If you are familiar with Adam Sandler movies, this is exactly what you have come to expect. Whether that means you will enjoy it, or how much that is even possible for you, may vary. Less familiarity might actually equate to greater enjoyment, as you will be less annoyed and distracted by the references and callbacks to other Sandler flicks, and may even be surprised into laughter more frequently. This is not, of course, to be considered by the same criteria as many of the more “highbrow” movies that have featured Sandler in prominent roles, such as Uncut Gems, Punch-Drunk Love, or even Funny People. No, this is a Happy Madison production, which means there will be, among other things, flaming bags of dog poop (“He called the shit poop!”), goofy voices, and Rob Schneider.
Hubie Halloween is best compared to other true Adam Sandler movies, the best of which (Billy Madison and Happy Gilmore) gave the production company its name. The pandering to fans of these and other Sandler vehicles comes early and often, with Ben Stiller reprising his nursing home orderly character (Hal L.) from Happy, even going so far as to utter his familiar catchphrase, “You’re in my world now,” in case there was any confusion.
Julie Bowen also returns from that film, this time as an entirely new love interest, Violet Valentine, who just happens to have the same initials as her previous character, as well as two daughters who look inexplicably like the longtime unrequited love of her life, Hubie Dubois (Sandler). Is this a plot twist that will be revealed in the final act, perhaps some supernatural occurrence whereby the strength of her passion for Hubie imprinted his face upon her children, though they were sired by another? No, it’s just the sort of good-natured nepotism that characterizes Happy Madison productions, as the two girls are Sandler’s real-life daughters.
Sandler is in an interesting limbo here between the paunchy, middle-aged sad sacks he has so enjoyably and relatedly played in recent efforts like Gems and Murder Mystery, and the overgrown man-children of his early comedies, especially (and most unfortunately) the mush-mouthed mama’s boy protagonist of The Waterboy, Bobby Boucher. Hubie even lives with a doting mother (June Squibb) reminiscent of Kathy Bates as Mama Boucher, and is similarly scorned and ridiculed by his entire town of Salem, Massachusetts, so any Sandler fan not die-hard enough to pretend The Waterboy is any good might be cringing already.

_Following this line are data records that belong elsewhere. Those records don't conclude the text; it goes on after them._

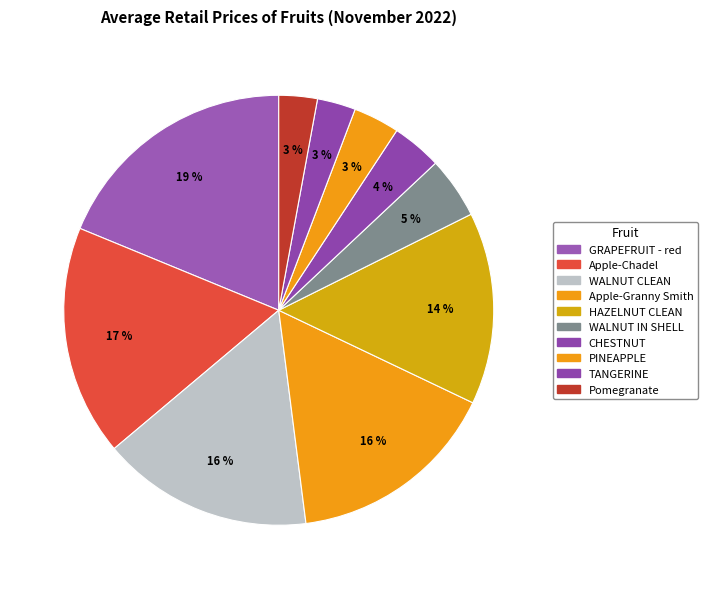

Is there a majority slice in this chart?

No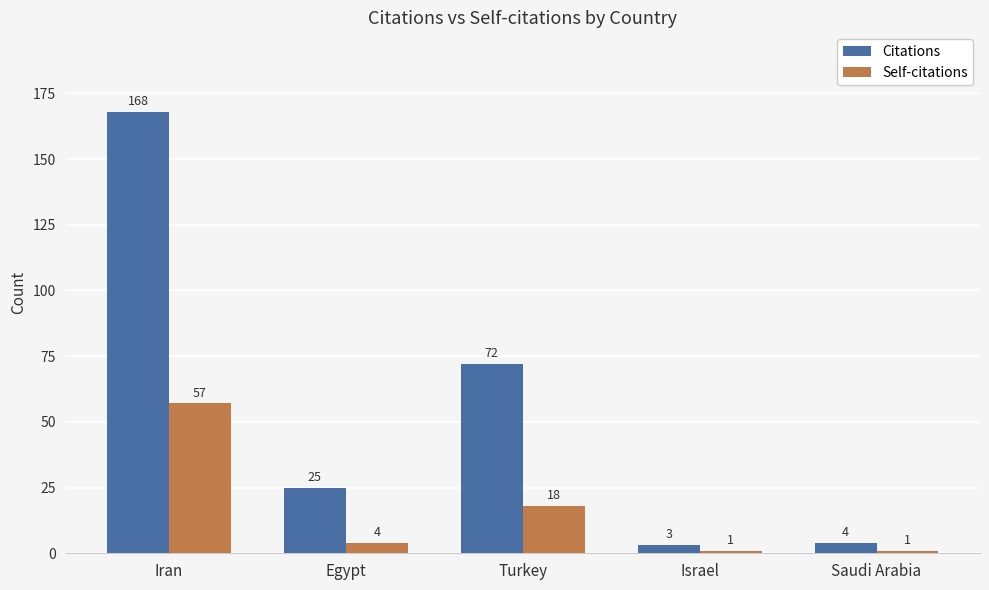

What are all the series names shown in the legend?

Citations, Self-citations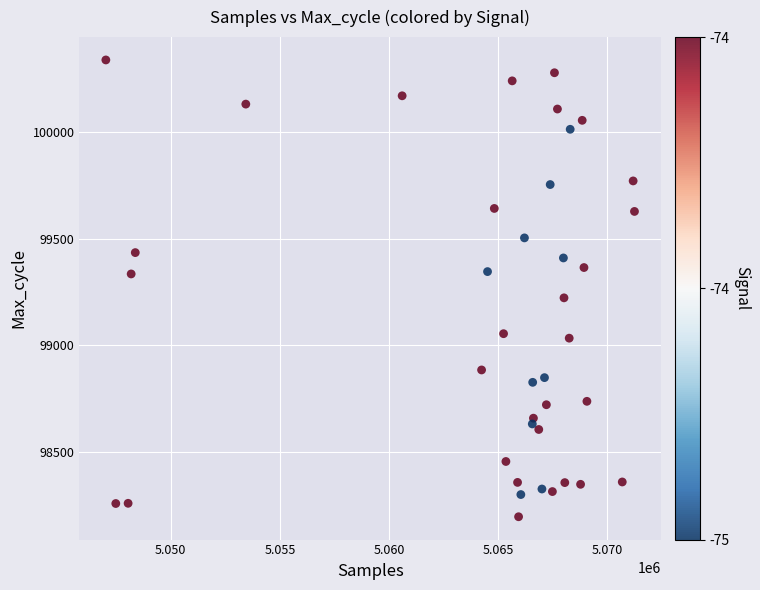

What Y value in the scatter plot is closest to 99266?

99222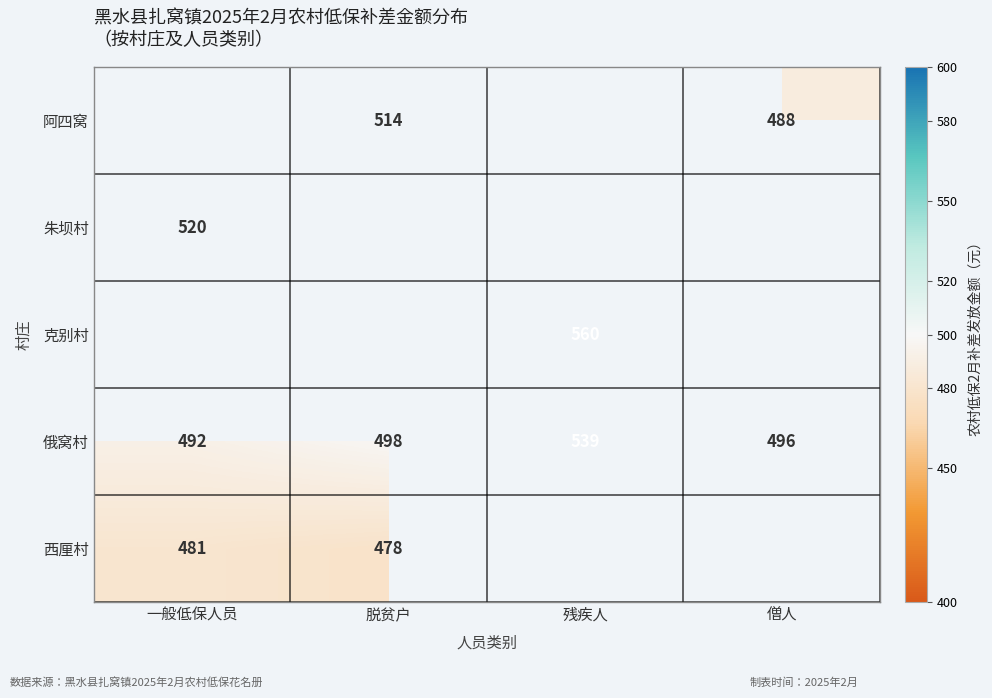

Which category has the highest value in the 俄窝村 series?

残疾人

There are some laughs to be found, mostly from some of the inevitable bit players that are part and parcel of the Happy Madison experience. Thankfully, Vanilla Ice is nowhere to be found this time around, and Schneider is actually pretty well used (which is to say sparingly). Lavell Crawford and Kym Whitley pair well together, as do Tim Meadows and Maya Rudolph, and longtime Sandler bit player Steve Buscemi is great as always in the role of mysterious new neighbor Walter Lambert, a subplot that plays out like a halfway enthusiastic riff on The ‘Burbs. There is also a bit at a cemetery, in which Hubie inadvertently frightens a gravedigger, that recalls Mel Brooks, another beloved comedic auteur whose early work outshines much of his later output.
Mostly, though, Hubie feels like a toothless retread of the same things that made Sandler famous in the first place, softened by a more mature (and maudlin) moral outlook and a family-friendly, holiday-special aesthetic. Instead of the inspired anarchy of the hated O’Doyle family chanting their own name even as they plummet to fiery automotive death in Billy Madison, here we have the next generation gently pranked and taught a valuable lesson by Hubie. The elements of the plot involving its teen and pre-teen characters are easily the least enjoyable, the Hallmark Channel vibe just not meshing well with the style of a production house that has lived long enough to be its own stuffy parents. Still, at least it’s better than The Waterboy.